In the aspect of method technology, the genotype identification can be applied to a machine learning deep learning tool, such as a tool of a scroll neural network (CNN) model of Eigen, DeepSea, Deepbind and the like; in the aspect of hardware utilization, graphics API interface technologies such as OpenCL, CUDA, Brook and the like are used for realizing bioinformatics application of cooperative operation of the CPU and the GPU; in the aspect of software programming, a program library package such as Google TensorFlow, Karas, Caffe and the like is used for implementing and training deep learning of a recurrent neural network (CNN) model.
It should be understood that the above-described embodiments of the present invention are merely examples for clearly illustrating the present invention, and are not intended to limit the embodiments of the present invention. Other variations and modifications will be apparent to persons skilled in the art in light of the above description. And are neither required nor exhaustive of all embodiments. Any modification, equivalent replacement, and improvement made within the spirit and principle of the present invention should be included in the protection scope of the claims of the present invention.

Claims (6)

1. The reverse retrieval method of the life omics sequence data is characterized by comprising the following steps: the method comprises the following steps:
s1, performing comprehensive indexing on unknown sequence data generated by sequencing to construct an integrated index database group;
s2, determining known or annotated sequence data as a query sequence set required by retrieval, and then retrieving in an index database group by using the query sequence set;
the known or annotated sequence data is a sequence of interest derived from any known gene sequence, exogenous disease genome, rare disease gene, or gene-control gene variation data of interest;
the step S2 is performed using PSISearch sequence Search tool, SBTblast sequence Search tool, smartSearch sequence Search tool, SBT Search sequence Search tool, PSISearch2 sequence Search tool, megaBLAST sequence Search tool, BLAT sequence Search tool, or Compressive BLAST sequence Search tool.

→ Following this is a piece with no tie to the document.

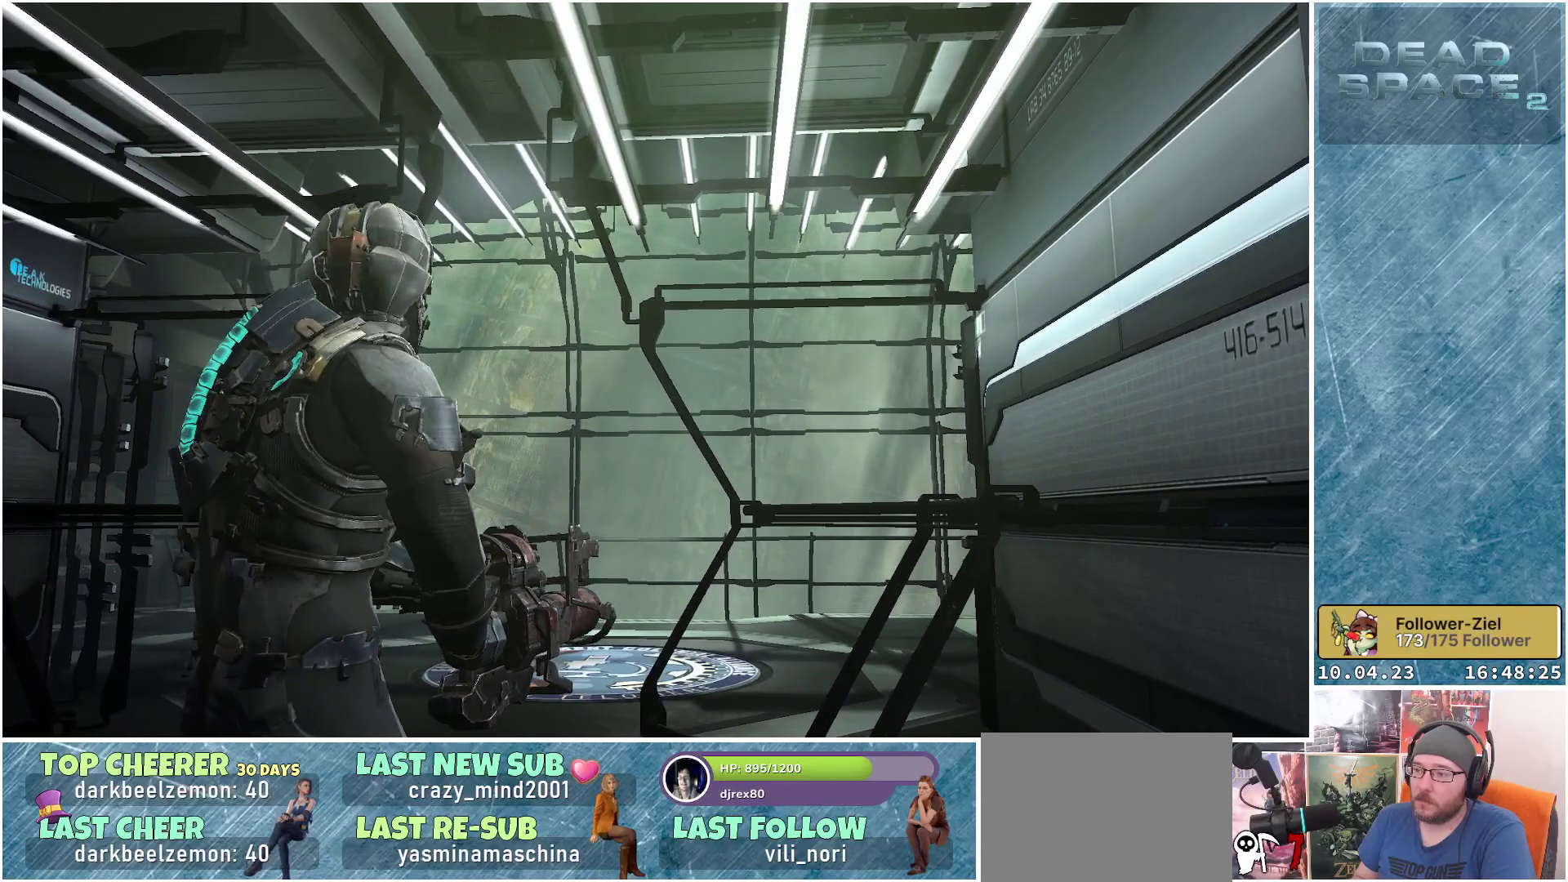
{"buttons": [], "left_stick": "up-left", "right_stick": "down-right", "events": [[50, "right_stick", "down-right"]]}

2. The reverse search method for data on genomic sequence according to claim 1, characterized in that: the step S1 is to perform high-speed compressed indexing on the unknown Sequence data using the Sequence Bloom Trees algorithm, FM-index algorithm, position BWT algorithm, or makeblastdb tool, and then construct an index database group.
3. The reverse search method for data on genomic sequence according to claim 2, characterized in that: and the index database group performs distributed storage by utilizing a Hadoop data integration technology or a Spark data integration technology.
4. The reverse search method for data on genomic sequence according to claim 1, characterized in that: the retrieval algorithm used in step S2 is a smith-warmann local alignment algorithm, a local-global alignment algorithm, or a global-global alignment algorithm.
5. The reverse search method for data on genomic sequence according to claim 4, wherein: the retrieval manner of step S2 may be a single retrieval or an iterative retrieval.
6. The reverse search method for data on genomic sequence according to any one of claims 1 to 5, wherein: after the search result is output in step S2, the output search result is subjected to multiple sequence alignment, and genotype analysis, genetic variation recognition, or exogenous pathogenic genome analysis is performed based on the result of the multiple sequence alignment.